Passage to read |
--- Start ---
The majority of women experiencing intimate partner violence in Australia are experiencing economic abuse as part of the broader pattern of controlling and coercive behaviour. This has immediate and long-term impacts on safety and wellbeing. 

My Churchill Fellowship, conducted using virtual 'travel', investigated the ways services in the UK, USA and Canada are responding to women experiencing domestic economic abuse and to identify opportunities for Australia to improve its responses to economic abuse.

Overwhelmingly, the people I spoke with recognised that the best response to women experiencing or escaping economic abuse, would be a more equitable society: One that increased women’s economic safety and reduced the burden on services. However, there was broad acknowledgment we cannot wait for this shift and ignore the very significant needs women have right now. Nor should we focus all our energy supporting women and ignore the broader structural and system barriers to economic justice. As a result, it was commonplace to see organisations working towards both goals in parallel. 

Organisations I engaged with for my Fellowship that had the most promising practices had three things in common. They were all:

  • Survivor-centric in their approach.
  • Focused on reducing barriers to safety and justice. 
  • Working to expand the ecosystem of responders. 

Key activities of organisations included lobbying governments for better recognition of economic abuse, working with a range of organisations to build understanding and awareness of economic abuse and improve responses, research into economic abuse, and supporting victim-survivors with cash, information, and advocacy.

My report makes 14 recommendations for Australia across two broad categories:

  1. Improving systems 
  2. Improving responses (directly and indirectly)

‘Improving systems’ takes in systems change advocacy and research to support steps towards a more equitable society. ‘Improving responses’ takes in approaches, models and programs that respond to women directly (direct responses), and that build the capacity of others to respond and improves understanding and awareness (capacity building).

There is an enormous opportunity for Australia to significantly improve its responses to women experiencing economic abuse in the intimate partner context. This report will help guide the work of my not-for-profit organisation, the Centre for Women's Economic Safety.
--- End ---
Instruction A | In the passage on economic abuse, which three countries' services did the Churchill Fellowship investigate?
Instruction B | Rewrite the passage on economic abuse starting with "Key activities of" and going on through "information, and advocacy.", with "lobbying" changed to "petitioning".

Provided material |
--- Start ---
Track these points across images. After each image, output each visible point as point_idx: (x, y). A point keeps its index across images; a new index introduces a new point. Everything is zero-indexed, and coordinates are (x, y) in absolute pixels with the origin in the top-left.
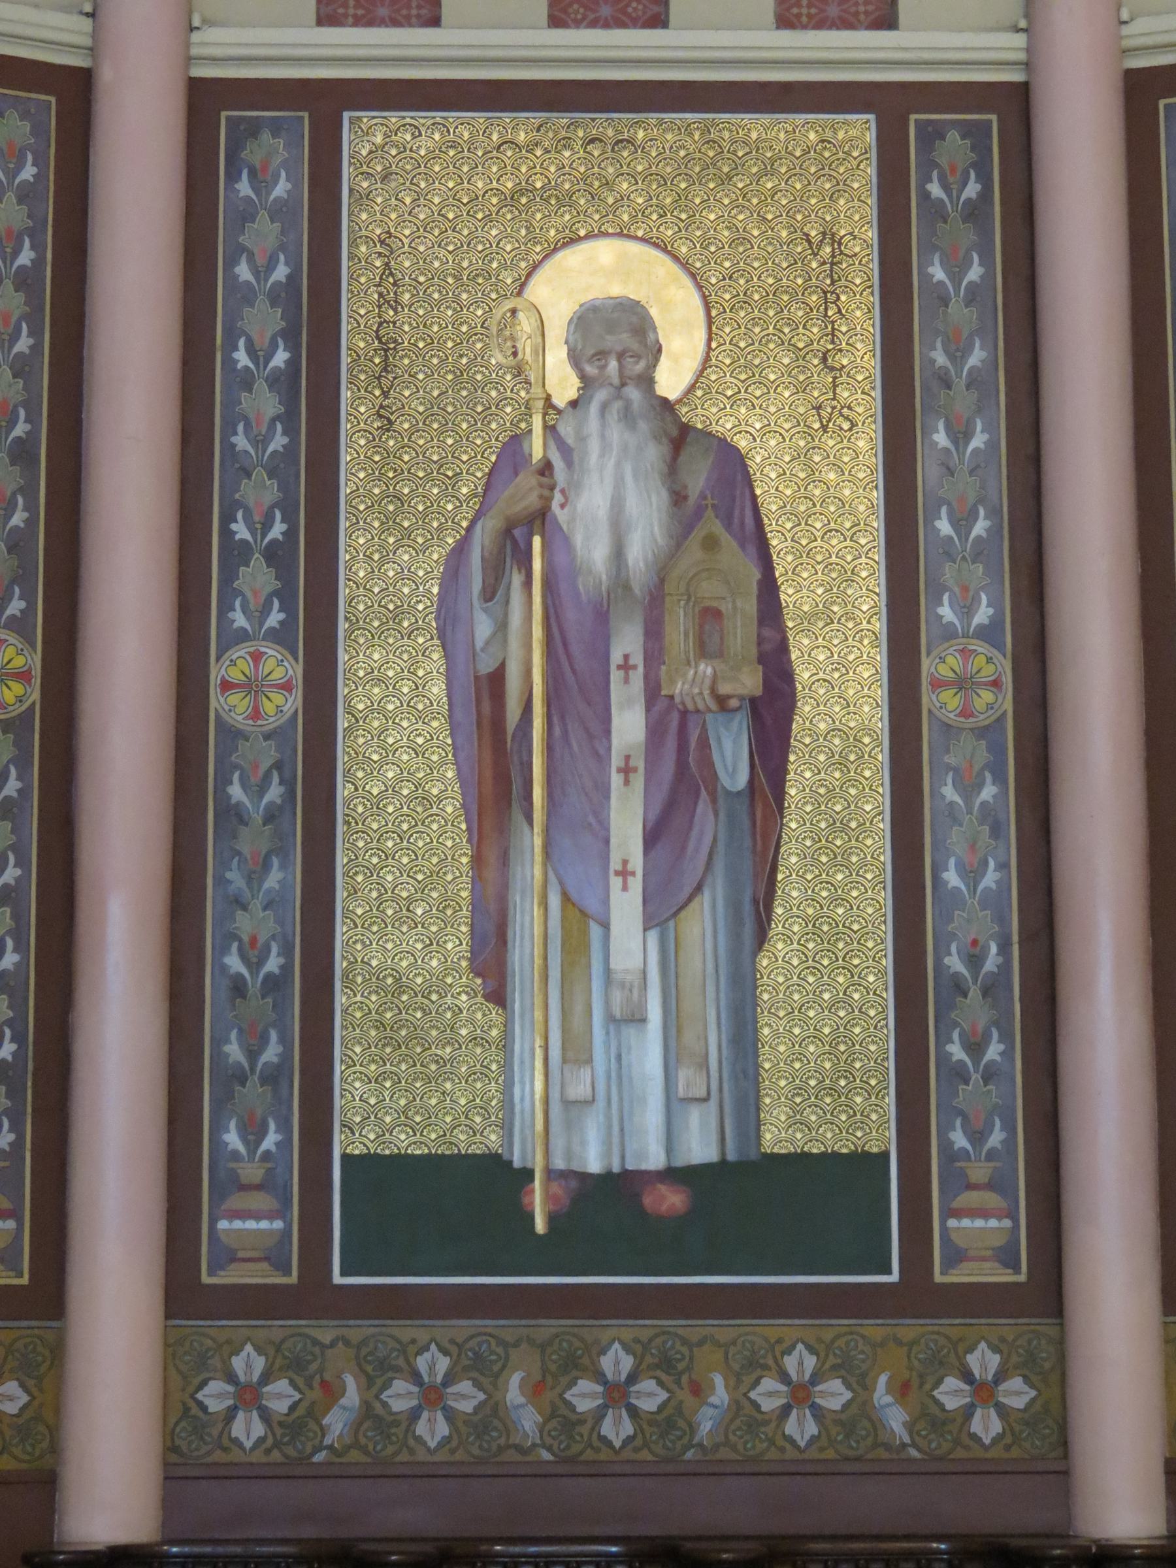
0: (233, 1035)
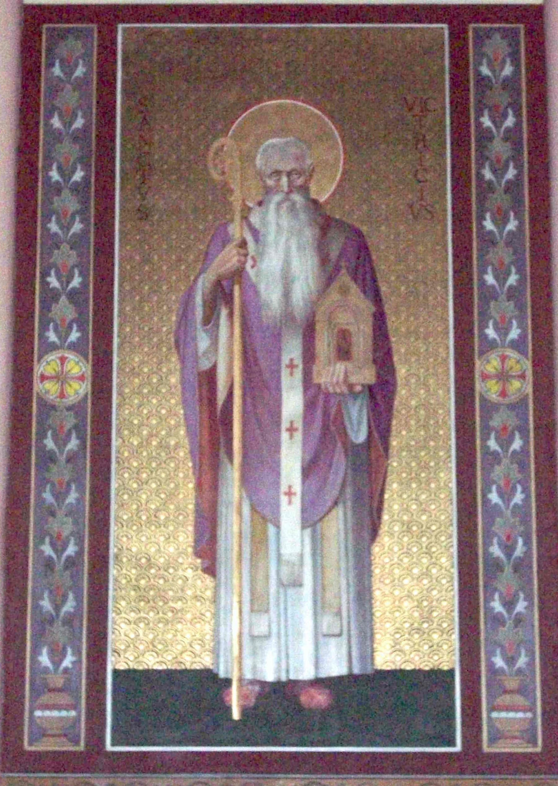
0: (46, 595)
--- End ---
Result A | The UK, the USA and Canada.

Result B |
Key activities of organisations included petitioning governments for better recognition of economic abuse, working with a range of organisations to build understanding and awareness of economic abuse and improve responses, research into economic abuse, and supporting victim-survivors with cash, information, and advocacy.